Retired Air National Guard Lt. Col. Jim Bixby, a Delta pilot, tolls a bell Saturday in St. Peter in remembrance of United Airlines Flight 93’s crews and passengers. Saturday marked 20 years since the 9/11 terrorist attacks. Flight 93’s crews and passengers were among 2,977 people who died that day.

ST. PETER — Solemn tolls from a bell Saturday in St. Peter served as a reminder of the lives lost on 9/11.

The tolls came during a ceremony marking the 20th anniversary since the terrorist attacks on Sept. 11, 2001, which killed 2,977 people. Organized by William R. Witty American Legion Post 37 and the Redmen Club Ottawa Tribe 49, the groups invited local veteran, law enforcement and firefighter representatives to toll an old school bell for the victims.

After tolling the bell in honor of United Airlines Flight 93’s crews and passengers, retired Air National Guard Lt. Col. Jim Bixby said he was glad St. Peter found an appropriate way to remember the day.

“I just very much appreciated seeing the support and the observance,” he said.

Bixby, a pilot with Delta, has lived in St. Peter since 1999. At the time, he’d finished up his early career on active duty with the Air Force and transitioned into a C130 pilot role with the Air National Guard along with flying for Northwest Airlines.

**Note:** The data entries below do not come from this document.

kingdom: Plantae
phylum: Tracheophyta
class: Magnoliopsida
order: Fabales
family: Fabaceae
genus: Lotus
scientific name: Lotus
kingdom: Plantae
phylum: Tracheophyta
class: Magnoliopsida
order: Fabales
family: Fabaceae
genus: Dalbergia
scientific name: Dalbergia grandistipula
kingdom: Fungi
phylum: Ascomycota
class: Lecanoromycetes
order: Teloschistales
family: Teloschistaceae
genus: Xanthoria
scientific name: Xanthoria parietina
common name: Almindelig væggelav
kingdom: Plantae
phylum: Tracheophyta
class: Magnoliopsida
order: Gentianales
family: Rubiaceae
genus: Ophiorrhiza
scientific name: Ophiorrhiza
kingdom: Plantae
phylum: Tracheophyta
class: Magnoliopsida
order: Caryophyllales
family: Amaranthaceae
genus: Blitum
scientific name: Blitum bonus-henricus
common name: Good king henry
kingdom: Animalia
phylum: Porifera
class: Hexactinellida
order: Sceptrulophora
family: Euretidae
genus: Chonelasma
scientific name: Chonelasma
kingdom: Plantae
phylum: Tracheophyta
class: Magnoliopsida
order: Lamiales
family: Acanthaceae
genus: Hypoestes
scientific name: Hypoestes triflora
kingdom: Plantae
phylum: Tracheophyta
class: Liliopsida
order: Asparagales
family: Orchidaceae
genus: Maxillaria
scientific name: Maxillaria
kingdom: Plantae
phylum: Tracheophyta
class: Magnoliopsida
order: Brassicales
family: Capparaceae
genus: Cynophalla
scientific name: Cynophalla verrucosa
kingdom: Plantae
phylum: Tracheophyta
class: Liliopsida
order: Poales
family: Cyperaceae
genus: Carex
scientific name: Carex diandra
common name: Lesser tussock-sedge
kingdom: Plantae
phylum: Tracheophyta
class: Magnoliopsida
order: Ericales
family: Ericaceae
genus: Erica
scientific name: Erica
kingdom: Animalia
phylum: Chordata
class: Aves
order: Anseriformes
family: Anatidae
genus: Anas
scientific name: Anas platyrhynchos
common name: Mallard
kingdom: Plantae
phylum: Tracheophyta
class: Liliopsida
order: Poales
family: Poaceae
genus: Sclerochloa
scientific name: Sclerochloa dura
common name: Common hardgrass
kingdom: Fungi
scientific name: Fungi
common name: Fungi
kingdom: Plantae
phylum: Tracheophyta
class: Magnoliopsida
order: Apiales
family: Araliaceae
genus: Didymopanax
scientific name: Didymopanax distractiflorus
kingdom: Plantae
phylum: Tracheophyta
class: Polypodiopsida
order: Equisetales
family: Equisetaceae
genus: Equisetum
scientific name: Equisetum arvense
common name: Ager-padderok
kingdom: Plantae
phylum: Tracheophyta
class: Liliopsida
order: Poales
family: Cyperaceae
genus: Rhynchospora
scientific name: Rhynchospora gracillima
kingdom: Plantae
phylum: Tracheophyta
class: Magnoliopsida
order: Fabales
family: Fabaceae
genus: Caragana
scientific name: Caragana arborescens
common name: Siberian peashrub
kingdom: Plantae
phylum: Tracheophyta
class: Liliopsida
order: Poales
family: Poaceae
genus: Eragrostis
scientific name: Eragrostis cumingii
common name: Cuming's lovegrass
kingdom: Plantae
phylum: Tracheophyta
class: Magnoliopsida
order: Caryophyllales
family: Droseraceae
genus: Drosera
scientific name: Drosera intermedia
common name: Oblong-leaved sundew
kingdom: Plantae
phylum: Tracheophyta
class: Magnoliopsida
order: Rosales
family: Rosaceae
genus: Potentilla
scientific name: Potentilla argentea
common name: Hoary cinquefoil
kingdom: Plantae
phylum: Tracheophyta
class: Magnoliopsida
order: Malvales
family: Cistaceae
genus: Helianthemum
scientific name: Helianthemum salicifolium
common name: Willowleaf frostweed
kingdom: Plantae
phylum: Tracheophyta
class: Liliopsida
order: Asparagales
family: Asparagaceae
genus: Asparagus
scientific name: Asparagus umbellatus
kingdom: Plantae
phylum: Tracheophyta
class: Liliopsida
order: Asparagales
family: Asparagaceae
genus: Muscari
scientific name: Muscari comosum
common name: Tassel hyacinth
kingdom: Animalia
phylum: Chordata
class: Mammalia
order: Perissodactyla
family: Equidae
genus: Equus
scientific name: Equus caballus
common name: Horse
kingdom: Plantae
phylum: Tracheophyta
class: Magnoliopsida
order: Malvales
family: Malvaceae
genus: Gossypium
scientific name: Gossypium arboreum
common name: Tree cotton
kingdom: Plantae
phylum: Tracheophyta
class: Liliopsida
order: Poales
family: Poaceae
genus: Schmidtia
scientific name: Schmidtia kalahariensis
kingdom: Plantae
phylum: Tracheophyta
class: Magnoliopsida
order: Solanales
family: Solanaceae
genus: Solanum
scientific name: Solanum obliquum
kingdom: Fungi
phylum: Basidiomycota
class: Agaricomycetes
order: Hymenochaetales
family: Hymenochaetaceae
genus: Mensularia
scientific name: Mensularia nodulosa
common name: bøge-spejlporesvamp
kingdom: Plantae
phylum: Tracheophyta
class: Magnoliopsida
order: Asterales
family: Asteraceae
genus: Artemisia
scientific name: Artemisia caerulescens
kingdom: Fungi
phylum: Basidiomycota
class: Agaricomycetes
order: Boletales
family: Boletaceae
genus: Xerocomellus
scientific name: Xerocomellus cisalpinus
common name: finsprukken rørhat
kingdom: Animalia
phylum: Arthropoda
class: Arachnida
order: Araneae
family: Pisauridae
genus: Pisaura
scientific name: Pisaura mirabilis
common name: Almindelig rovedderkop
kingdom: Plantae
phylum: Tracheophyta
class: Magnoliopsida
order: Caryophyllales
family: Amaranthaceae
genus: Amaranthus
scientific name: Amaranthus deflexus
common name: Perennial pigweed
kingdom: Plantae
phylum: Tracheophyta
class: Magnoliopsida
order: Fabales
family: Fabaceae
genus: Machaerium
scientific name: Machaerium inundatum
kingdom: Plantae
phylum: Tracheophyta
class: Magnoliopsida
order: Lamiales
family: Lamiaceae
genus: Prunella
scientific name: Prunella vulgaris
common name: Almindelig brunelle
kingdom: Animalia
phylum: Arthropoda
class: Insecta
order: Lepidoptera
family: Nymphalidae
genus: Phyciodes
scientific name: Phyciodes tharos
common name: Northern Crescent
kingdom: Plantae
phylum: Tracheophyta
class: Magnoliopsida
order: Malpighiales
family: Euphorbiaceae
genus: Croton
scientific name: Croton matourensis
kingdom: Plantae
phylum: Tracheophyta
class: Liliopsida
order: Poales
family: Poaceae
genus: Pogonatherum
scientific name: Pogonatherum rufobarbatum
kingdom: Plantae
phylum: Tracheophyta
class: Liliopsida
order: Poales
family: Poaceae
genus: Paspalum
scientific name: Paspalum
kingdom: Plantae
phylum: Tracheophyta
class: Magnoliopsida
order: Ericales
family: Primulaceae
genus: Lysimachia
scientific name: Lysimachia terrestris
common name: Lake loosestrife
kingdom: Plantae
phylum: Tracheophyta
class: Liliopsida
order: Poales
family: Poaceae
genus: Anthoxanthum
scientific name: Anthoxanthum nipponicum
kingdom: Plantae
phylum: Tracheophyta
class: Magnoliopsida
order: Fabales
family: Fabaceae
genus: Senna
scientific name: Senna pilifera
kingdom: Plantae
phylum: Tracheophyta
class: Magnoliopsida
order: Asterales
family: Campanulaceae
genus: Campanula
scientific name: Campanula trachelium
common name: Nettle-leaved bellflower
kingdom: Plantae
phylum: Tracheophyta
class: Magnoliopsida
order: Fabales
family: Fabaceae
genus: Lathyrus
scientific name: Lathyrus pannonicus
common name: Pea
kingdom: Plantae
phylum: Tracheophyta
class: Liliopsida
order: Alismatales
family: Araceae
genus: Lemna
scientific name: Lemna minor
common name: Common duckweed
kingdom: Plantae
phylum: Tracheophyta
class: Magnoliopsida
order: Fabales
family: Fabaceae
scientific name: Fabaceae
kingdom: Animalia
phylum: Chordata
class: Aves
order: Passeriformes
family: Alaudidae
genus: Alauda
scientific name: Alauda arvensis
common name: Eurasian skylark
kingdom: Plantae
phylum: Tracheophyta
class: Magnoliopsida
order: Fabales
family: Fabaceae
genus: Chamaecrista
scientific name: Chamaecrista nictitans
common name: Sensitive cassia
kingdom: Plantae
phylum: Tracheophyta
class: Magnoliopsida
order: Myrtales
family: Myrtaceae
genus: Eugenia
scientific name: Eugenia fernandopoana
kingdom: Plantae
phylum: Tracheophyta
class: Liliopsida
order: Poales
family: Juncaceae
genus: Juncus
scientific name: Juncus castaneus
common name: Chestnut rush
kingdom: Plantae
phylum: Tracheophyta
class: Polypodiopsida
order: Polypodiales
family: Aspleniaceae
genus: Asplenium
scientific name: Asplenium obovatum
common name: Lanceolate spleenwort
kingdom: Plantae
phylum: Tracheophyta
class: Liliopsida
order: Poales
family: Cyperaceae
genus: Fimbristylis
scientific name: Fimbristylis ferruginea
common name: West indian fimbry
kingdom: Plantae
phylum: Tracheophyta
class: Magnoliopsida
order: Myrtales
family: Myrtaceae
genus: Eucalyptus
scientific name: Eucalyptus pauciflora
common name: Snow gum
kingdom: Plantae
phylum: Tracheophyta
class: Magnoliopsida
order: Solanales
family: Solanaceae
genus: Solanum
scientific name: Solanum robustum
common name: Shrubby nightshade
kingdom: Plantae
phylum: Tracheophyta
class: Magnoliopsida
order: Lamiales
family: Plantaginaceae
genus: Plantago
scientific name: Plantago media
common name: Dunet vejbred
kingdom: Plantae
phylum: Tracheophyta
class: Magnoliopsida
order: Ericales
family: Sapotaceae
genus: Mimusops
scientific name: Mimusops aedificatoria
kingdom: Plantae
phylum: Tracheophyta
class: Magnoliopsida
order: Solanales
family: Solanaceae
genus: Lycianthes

On Sept. 11, 2001, Bixby remembers being in St. Peter packing to leave for a Northwest flight. He dropped his son off at daycare, and someone there told him a plane had crashed into the World Trade Center.

The St. Peter pilot went home and turned on the television.

“Needless to say, I did not leave on that trip,” he said.

The next few days or so were a waiting game for when flights could resume again. Plans to transition back into civilian life took a 180-degree turn.

By late January 2002, Bixby was deployed with the National Guard to Kuwait. Within weeks he was in Uzbekistan, flying in and out of Afghanistan for the next couple months.

He was deployed to Iraq, Afghanistan or other counties just about every year-and-a-half to two years over the next decade before retiring from the National Guard in 2011.

Looking back at the attack that started it all, Bixby said it should be remembered as a “tragic and unfortunate cause of unity of purpose.”

“It caused us to look beyond politics and to contemplate what this country stands for and what it means to be an American,” he said.

Nicollet County Veterans Service Officer Nathan Tish had a similar feeling about the day’s legacy. He tolled the bell to honor the lives lost in American Airlines Flight 77’s crash into the Pentagon.

“I like to think about the sense of being united,” he said. “That was easy for me to have that sensation while serving in the United State Army in Fort Hood, Texas, but I hope most places across the nation would’ve felt the same way as far as feeling more united together as a society in the days that followed.”

Saturday’s remembrance, he added, helped foster a sense of that unity again in St. Peter.

“I miss that feeling,” he said. “I think a lot of us do.”

Tish was a young Army specialist in Fort Hood back then. The fort was more open before 9/11, then went into lockdown afterward.

People on base were preparing just about right away as if they might be headed to war, he recalled. His deployment to Iraq came in 2004.

St. Peter firefighter Ed Johnson tolled the bell to honor the lives of firefighters who died responding to the crash sites. St. Peter Police Chief Matt Grochow and Nicollet County Sheriff’s Office Chief Deputy Karl Jensen tolled the bell to honor the lives of police and port authority officers who died in the line of duty on 9/11.

The bell tolls for all the victims — including from American Airlines Flight 11 and United Airlines Flight 175 — seemed like a symbolic way to mark 20 years since the day, said Dave Johnson, a local Legion, Honor Guard and Red Men member who helped organize the event.

With people able to watch speeches and other events happening all over the country over the weekend, Johnson described St. Peter’s event as a show of remembrance and appreciation to go with them.

“As a community, we remember those innocent victims,” he said. “And we’re thankful and showing support for our fire department, police department and law enforcement.”